◆ Required action:
Please restate each line of the material word for word and omit any pictures.
[[ Dataset content open ]]
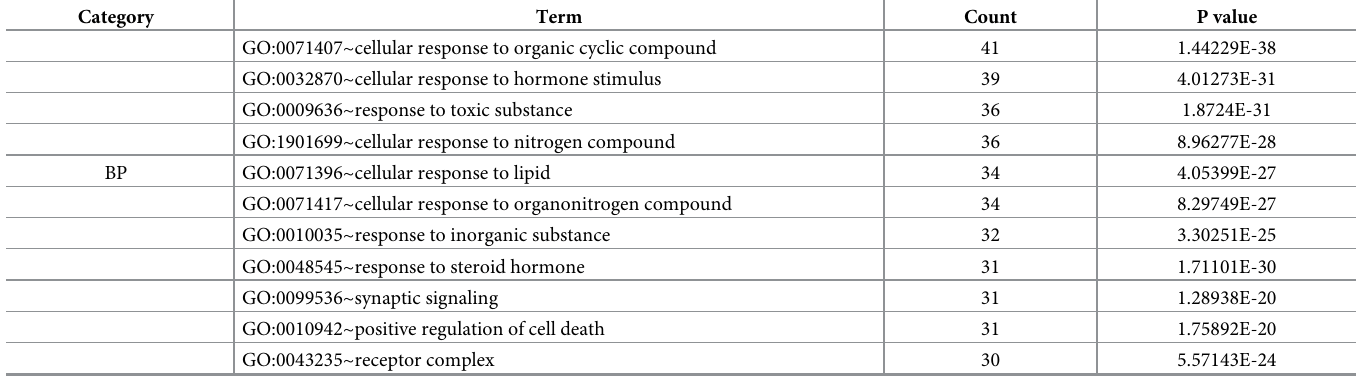
Table 3. GO enrichment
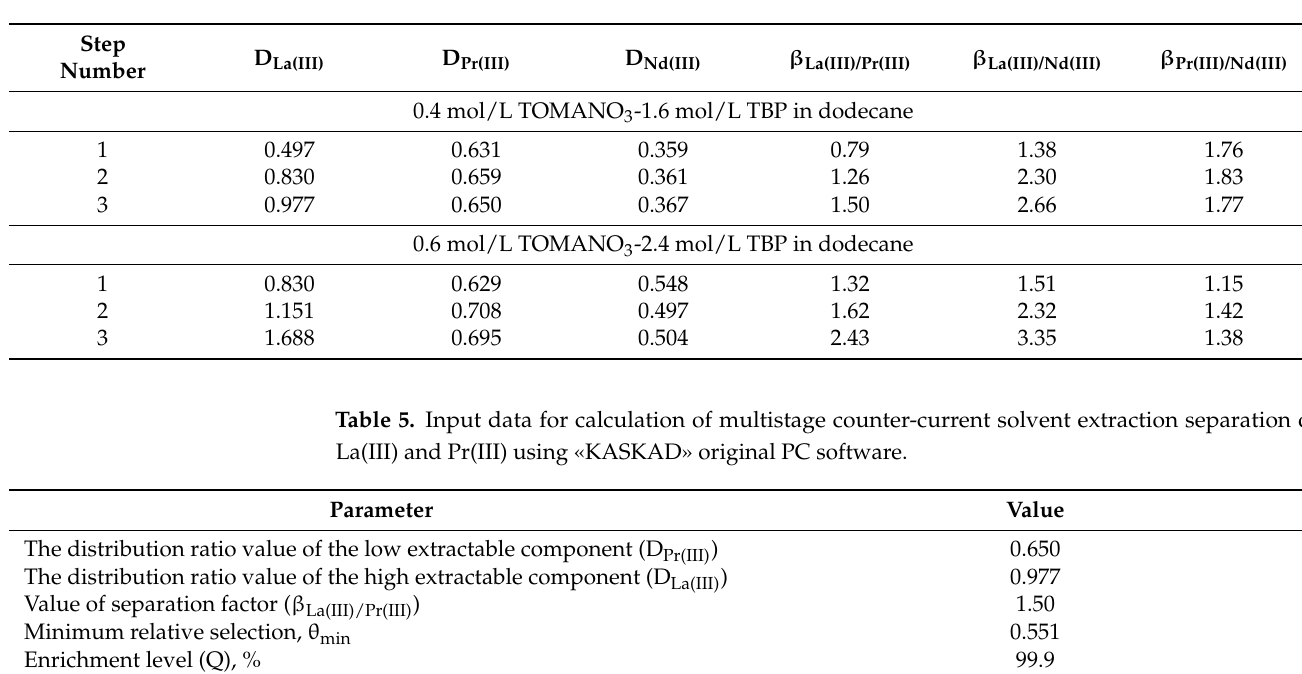
Table 4. Values of D Ln and β Ln1/Ln2 during SE from a solution containing 258 g La(III)/L, 58 g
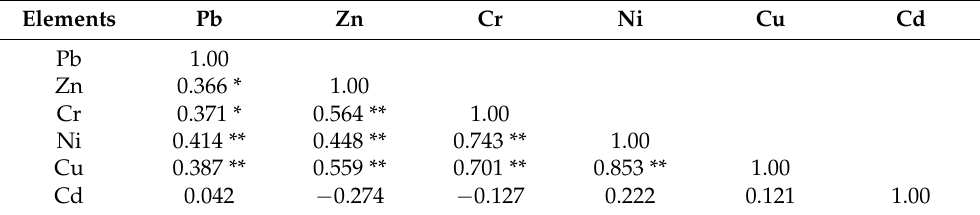
Table 3. Pearson correlation analysis of trace elements in soil samples. Elements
[[ Dataset content closed ]]
◆ Answer for this exercise:
Table 3. GO enrichment
Table 4. Values of D Ln and β Ln1/Ln2 during SE from a solution containing 258 g La(III)/L, 58 g
Table 3. Pearson correlation analysis of trace elements in soil samples. Elements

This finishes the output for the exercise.